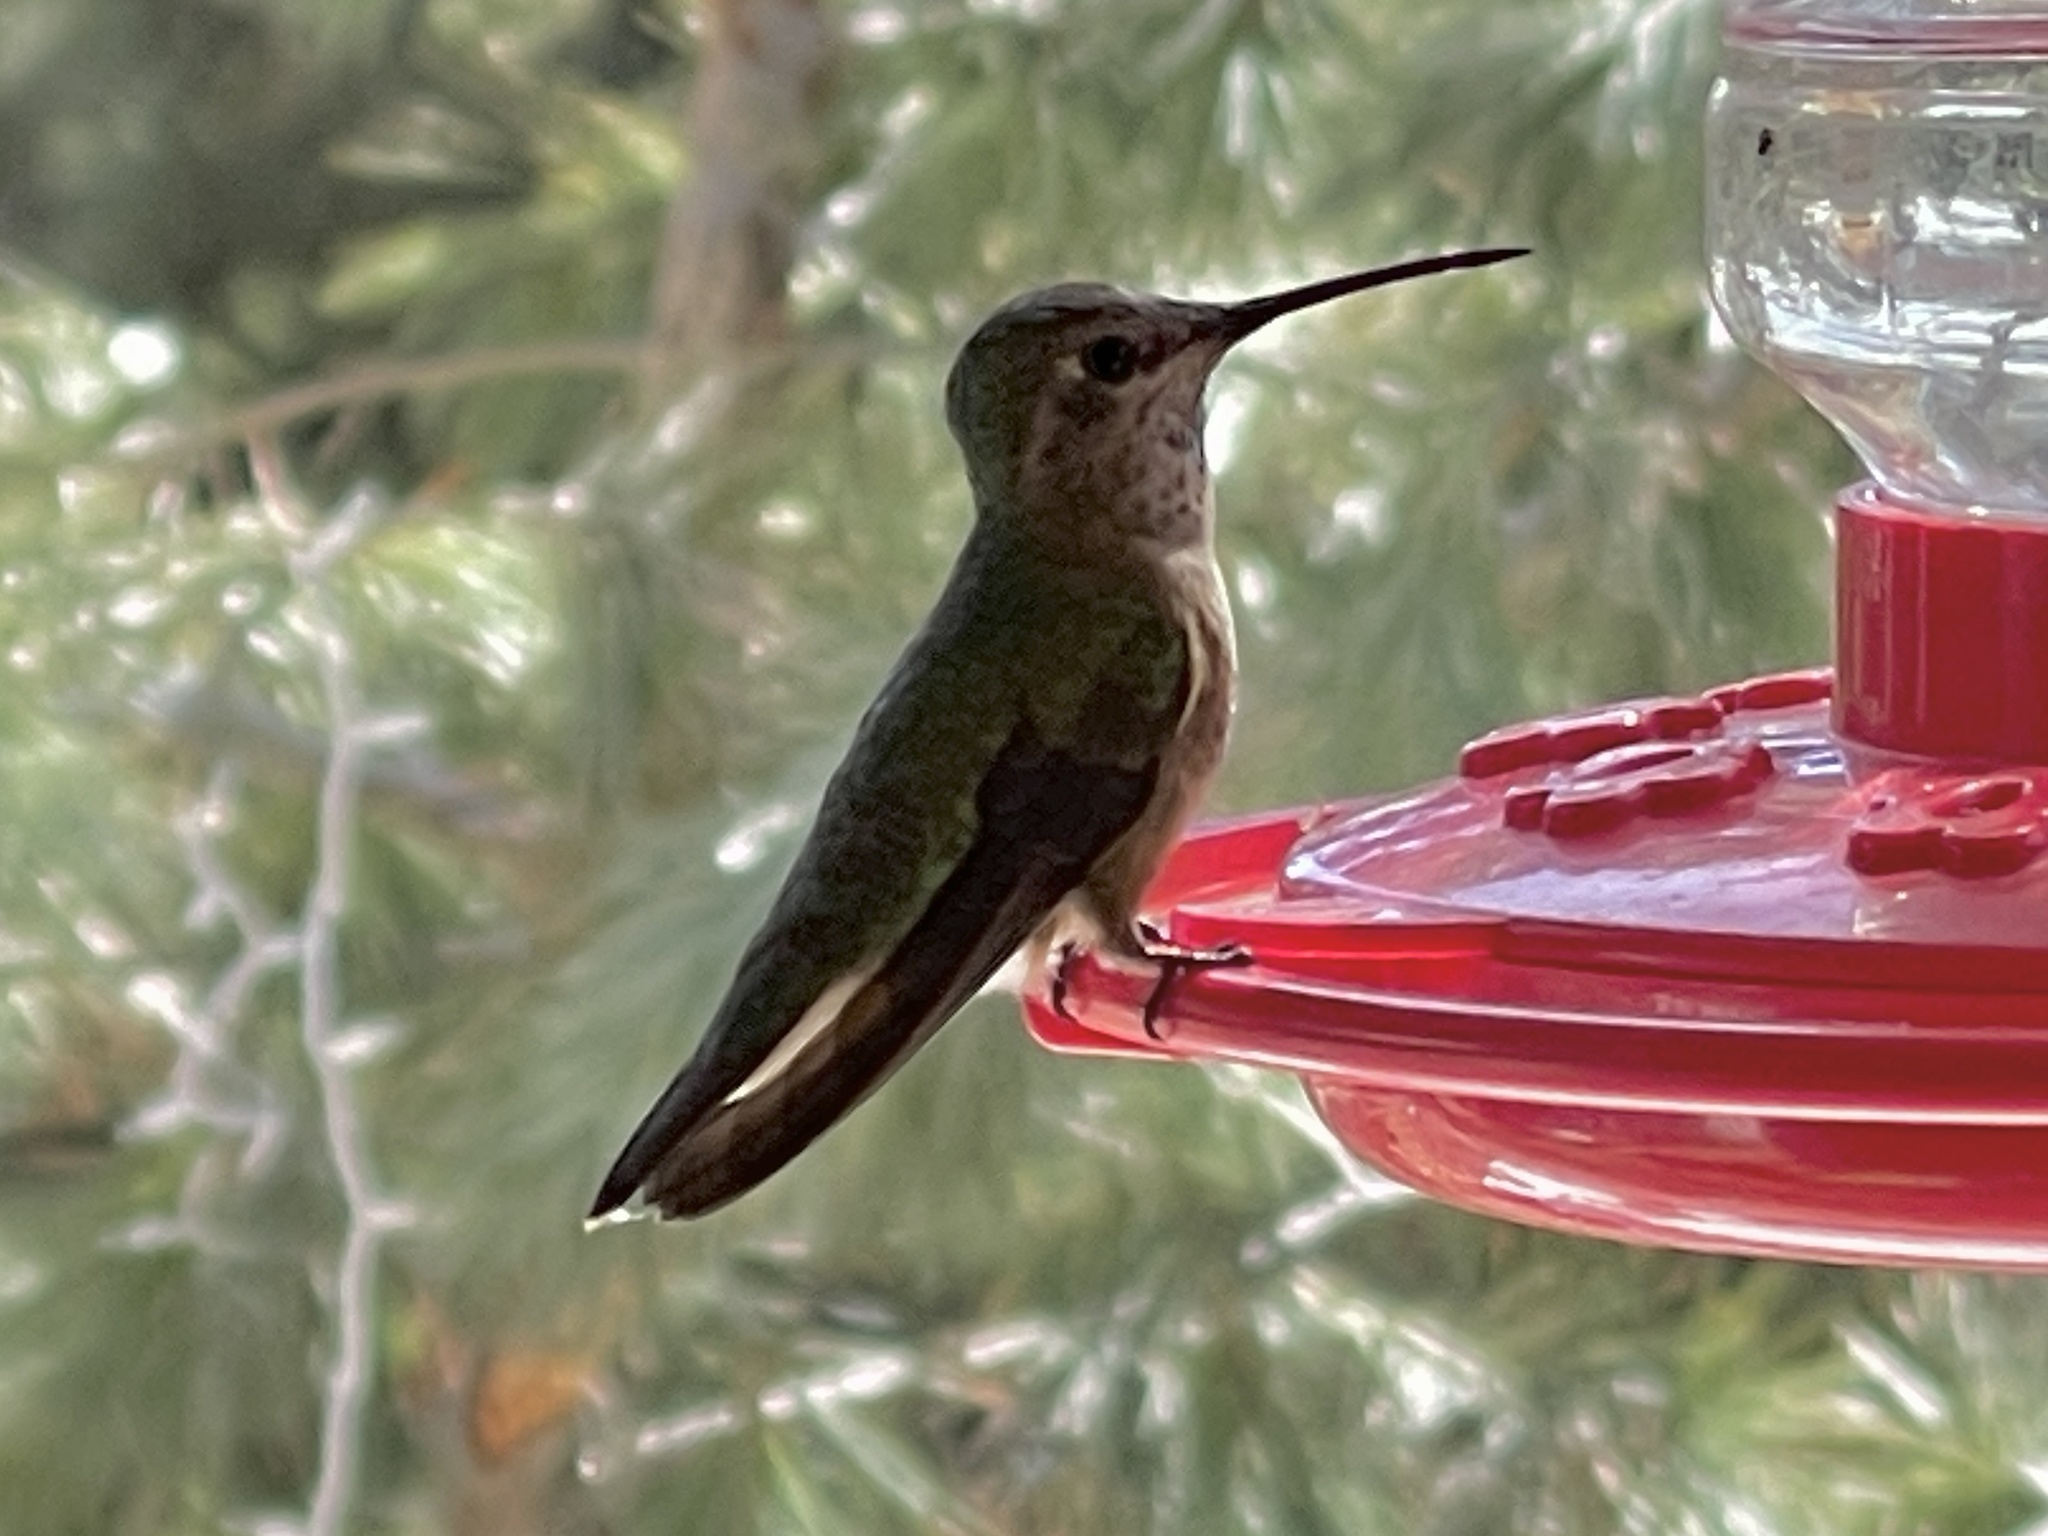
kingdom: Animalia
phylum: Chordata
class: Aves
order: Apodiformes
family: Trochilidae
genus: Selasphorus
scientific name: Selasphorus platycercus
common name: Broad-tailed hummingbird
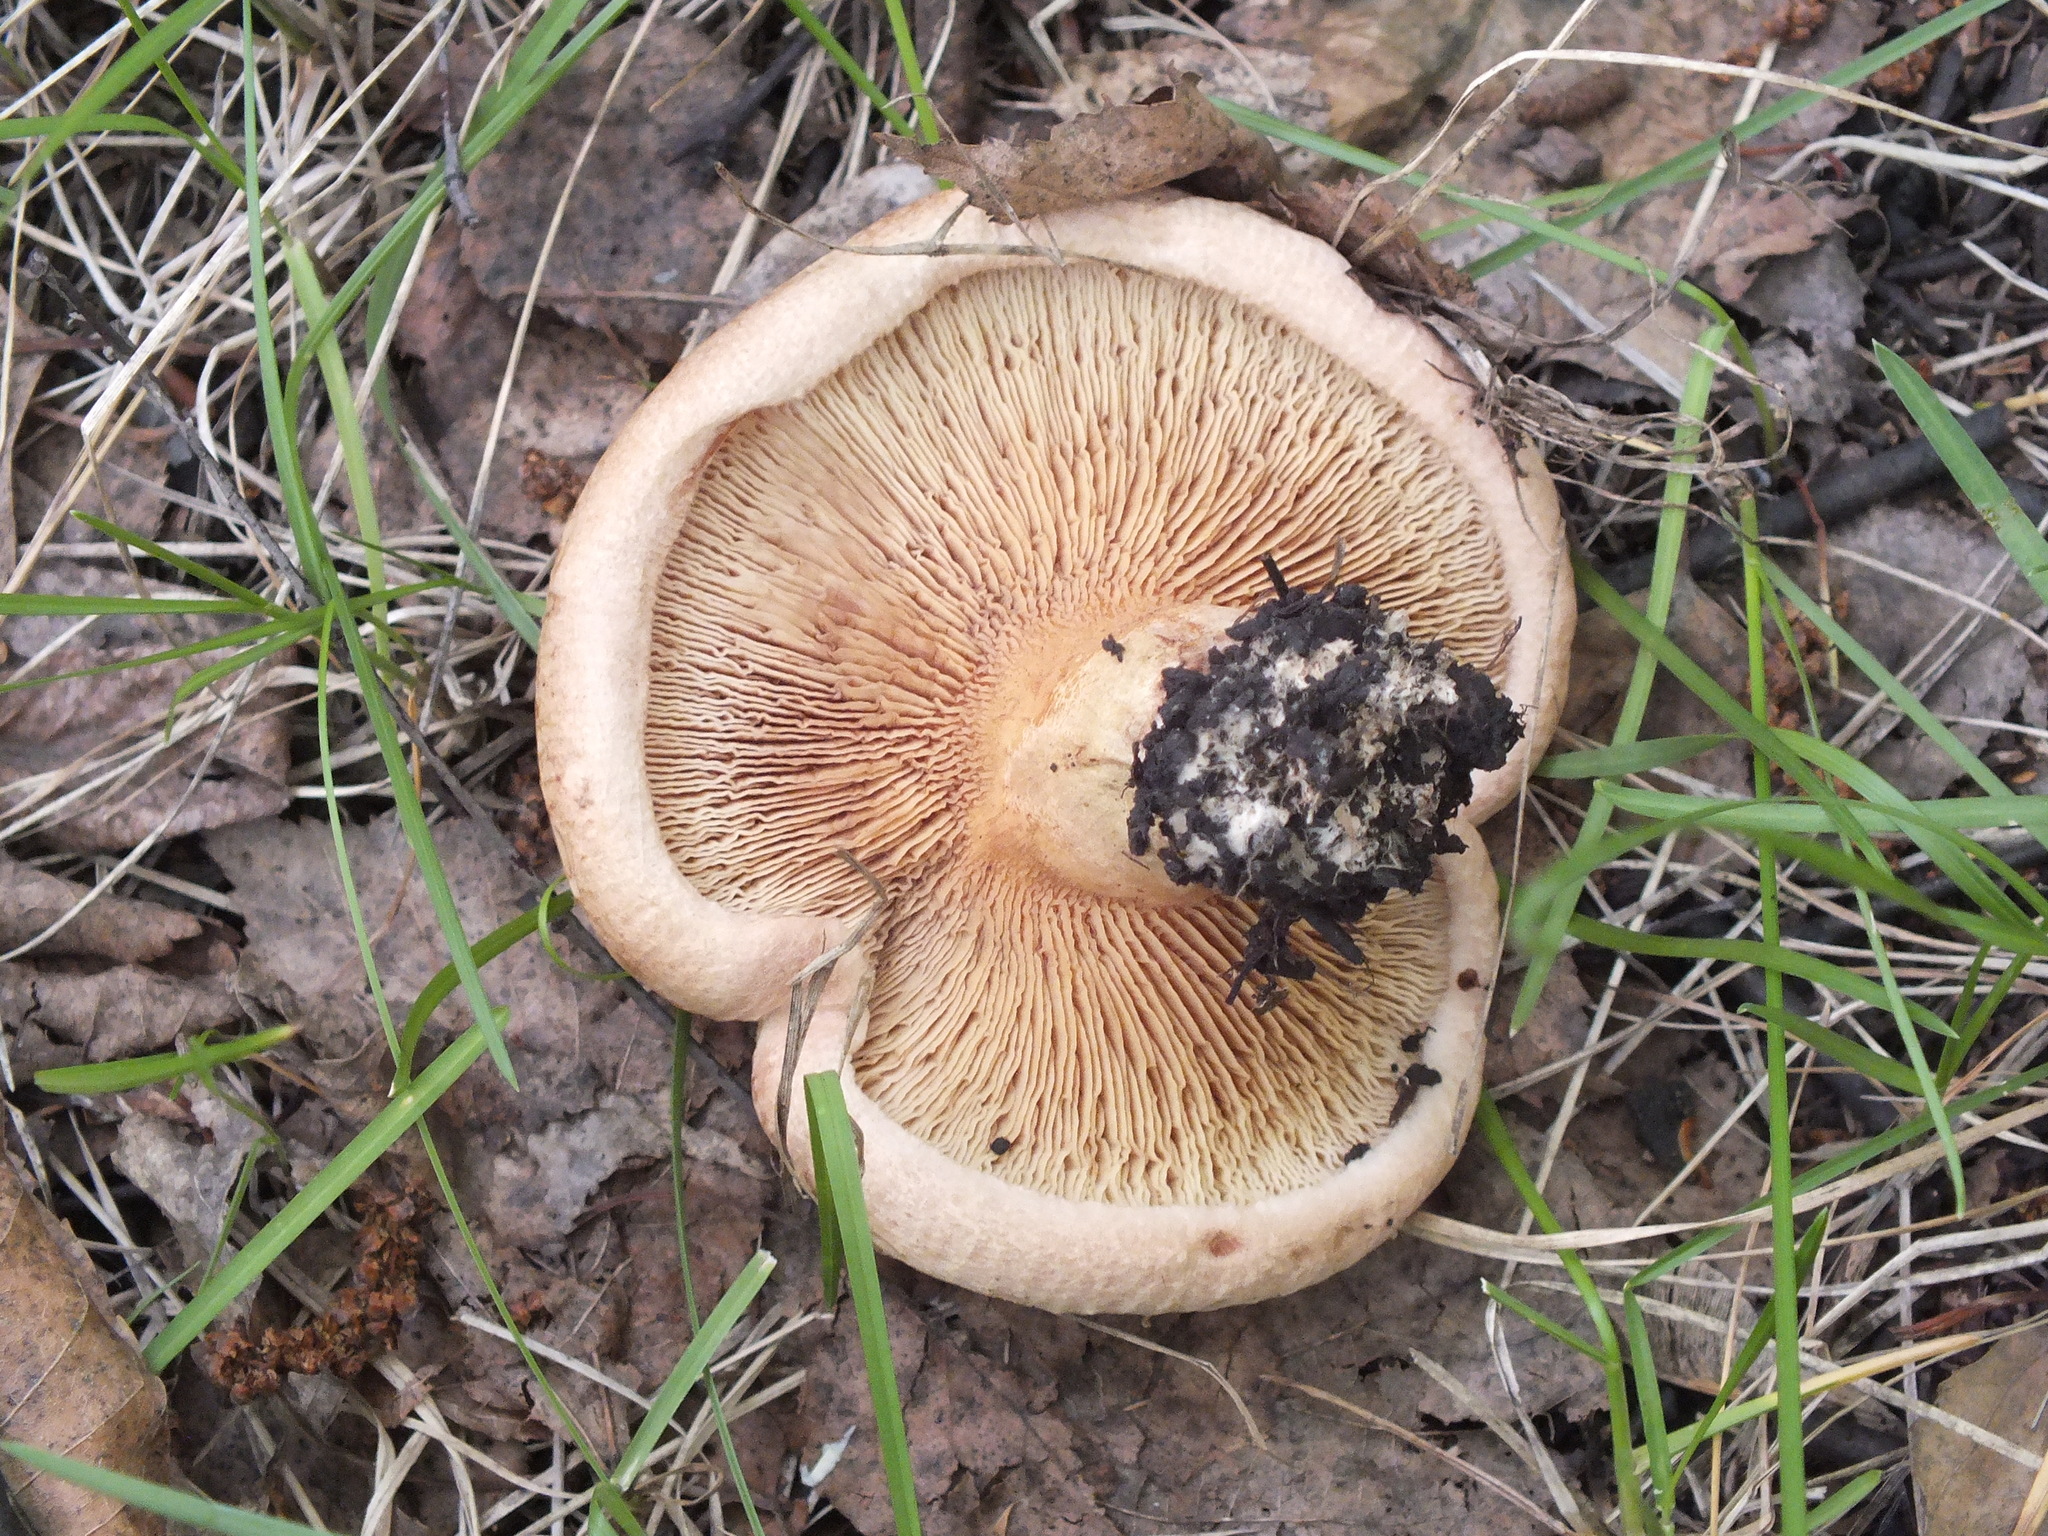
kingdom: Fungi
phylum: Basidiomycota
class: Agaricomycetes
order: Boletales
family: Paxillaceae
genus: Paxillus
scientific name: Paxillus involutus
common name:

Task statement: Switch every "scientific name" in the data above to "Latin name" and write out all the lines again with nothing else changed. Leave the pictures out.

Full answer:
kingdom: Animalia
phylum: Chordata
class: Aves
order: Apodiformes
family: Trochilidae
genus: Selasphorus
Latin name: Selasphorus platycercus
common name: Broad-tailed hummingbird
kingdom: Fungi
phylum: Basidiomycota
class: Agaricomycetes
order: Boletales
family: Paxillaceae
genus: Paxillus
Latin name: Paxillus involutus
common name:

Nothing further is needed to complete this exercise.